A Glimpse of Dussehra in ‪‎Darjeeling

Writes: Sumiran Ghalay Gurung 

"Om Bhur Bhuwasya Tatsha Witur Warenyam Bhargo Devashya Dhimahi Dhiyoyona Prachodayat"... The famous "Gayatri Mantra" we heard during 90s and early 2000s at Chowrasta, the famous public hub at Darjeeling.

I still recall how we used to impatiently wait for the Dussehra vacations to begin as it was not only the most sought after and longest holiday but also because it meant celebrations, blessings, food and "dakshina" from the elders.

For all those who aren't from Darjeeling, I will try and give a glimpse of how Dussehra or "Dashain" as we Nepalese call it used to celebrate it back in the days. 

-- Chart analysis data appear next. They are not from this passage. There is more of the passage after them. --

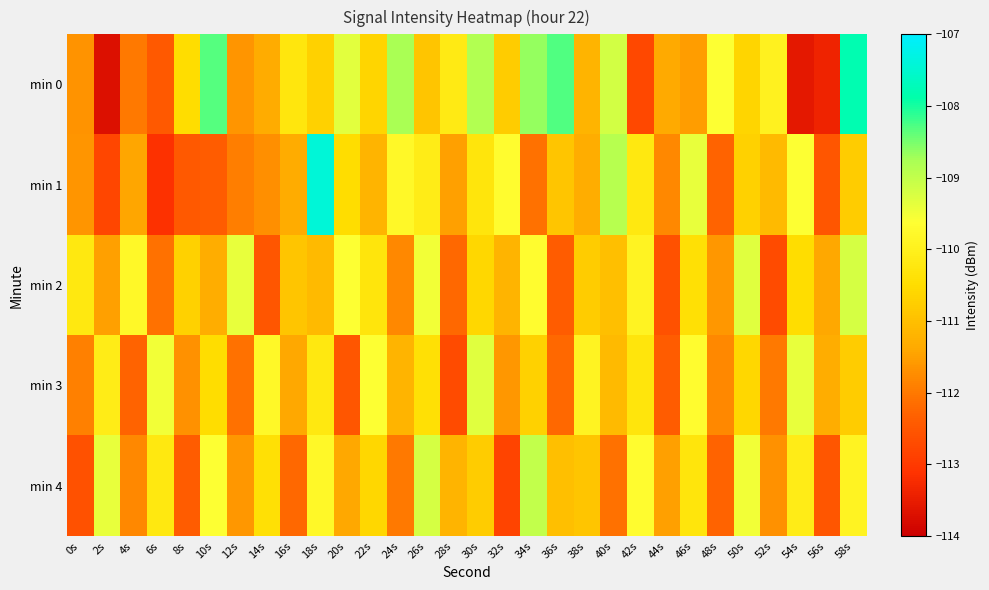

What is the total value across all series at 18s?

-549.2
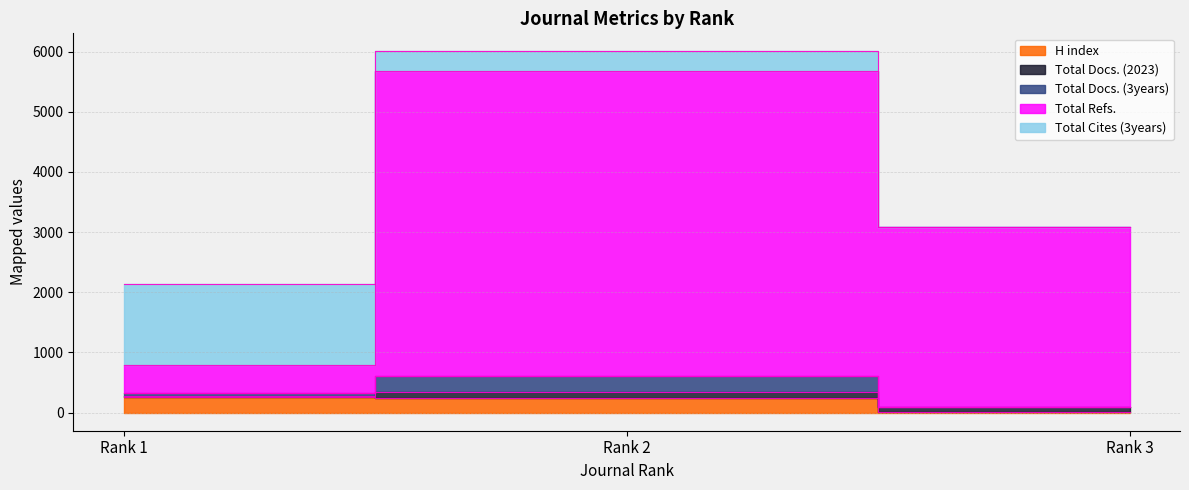

Reading right to left, extract all data points from this chart.

H index: 3	240	263
Total Docs. (2023): 88	97	19
Total Docs. (3years): 0	264	52
Total Refs.: 2987	5071	466
Total Cites (3years): 0	332	1338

As soon as October starts the monsoon starts receding in the hills and the sun starts to shine with all its might (not to worry as it's a hill station and it's never to hot. Even in summers you need to carry either a jacket or a pullover). We have the "Saipatri" (marigold) and other flowers blooming and the whole town is engulfed with an overwhelming festive atmosphere.

When we were kids we used to buy new clothes for "Dashain", as everybody wanted to look their best. Then once the Navaratri started, we used to head for Chowrasta, as everyone from the town flocked there, the elders to receive blessings from the huge idol of Durga Goddess placed at the altar, the kids to play balloons (being the notorious one, we use to burst 'em often resulting in the kids crying and us fleeing the scene not to be beaten by the kids guardian or parents). 

We as teenagers used to go there to "season khelnu, chiksing", literally meaning to check out beautiful girls or just casual flirting. Well, we used to be pretty drunk before that as dashain for us youngsters was incomplete without a little intoxication. Thanks to the local pubs "Washington", "Soaltee", "Buzz", "Joey's Pub", "New Dish", when we had cash and "Uchhyang", "Palas", "Dikila" when we were broke. Yeah, most of the girls we approached either ran away or said they were engaged, in a relationship. We knew it was an alibi for them to just do away with it, but it was fun anyway. But if someone agreed then from the next day, we were sober and spent most of the time with the girl (Pehla pyar ka nasha), It couldn't be called a date as we were either accompanied by friends either from the guys side or the girls. We always had the "masu ma haddi" (bone in the meat) or "phool ma kada" (the thorn in the flower) material, but we never blamed them. I still remember going for double, triple or even quadruple dates. Relax people, I didn't mean I was out with 2 - 3 girls. It was a joint date with other couples joining in.

At our "Gaon" (village), we used to play "Housie" (Bingo), which is a number calling game and if someone crossed out all the numbers either in the lines or the house, we used to hear a "Yes", which meant the game is won and others used to be like, "Ghanta, ewtai number matrai thyo new" (Damn, I just had one number left). Then we had "Jhandi - Makut" Dice (anymore?), which is a game played with six cubes having a flag (Jhandi), a crown (makut), a spade (bhotay), a heart (pana), a club (chidi) and a diamond (ita) on its six sides. We used to place our bets on a board which had the pictures of all the above mentioned signs and depending upon the number of signs the bet used to be doubled, tripled and so on. We also played cards; "Flash" (3 cards), "Rummy", "Hazare" (the first one to reach the one thousand point wins) etc. 

Traditional gambling was permitted by the elders, but it hardly mattered who won, we used to hang around together and the one who has won the most ended up spending even more than that.

As Dashain approached, we had "Ful - Pati", (literally meaning flower and leaves), which was characterized by processions from various ethnic groups, the gurungs, mangars, tamangs, rais, subbas, bhutias etc. Later we had programs in our respective villages, where we had traditional dances, songs, performances of various kinds. I remember performing in one or two occasions although it might have been really hard for the audience to digest the whole thing.Then as "Maar" (festival where a buffalo and goats are sacrificed) approached, we used to head for the "Dali" ground as early as 7 in the morning, because if we were late we didn't get to see the sacrifice.

Finally the most awaited day arrived. Early morning, our elders woke us up and asked us to get ready as it would soon be time for the "Tika" (we use rice, curd and some colour for it). When we were kids, we were hardly concerned about the tika but the monetary blessing, (dakshina) would be much awaited. Once the whole thing was over, we used to get together and have food together which contained delicacies like "khukra ko masu" (chicken), selroti (traditional bread) etc. Then we met our friends and headed for the local pubs and hang around the town gambling with our drunk heads. The days that followed, used to be a repetitive cycle with us visiting our relatives, eating, gambling and drinking.

Dashain was so much fun back in the days. Now far away from home, I realize how much I miss those times. Times have changed and so has the tradition. 

"Time and tide wait for none", but once just once I still wish I could go back and celebrate it the way we used to... Just a Wish!!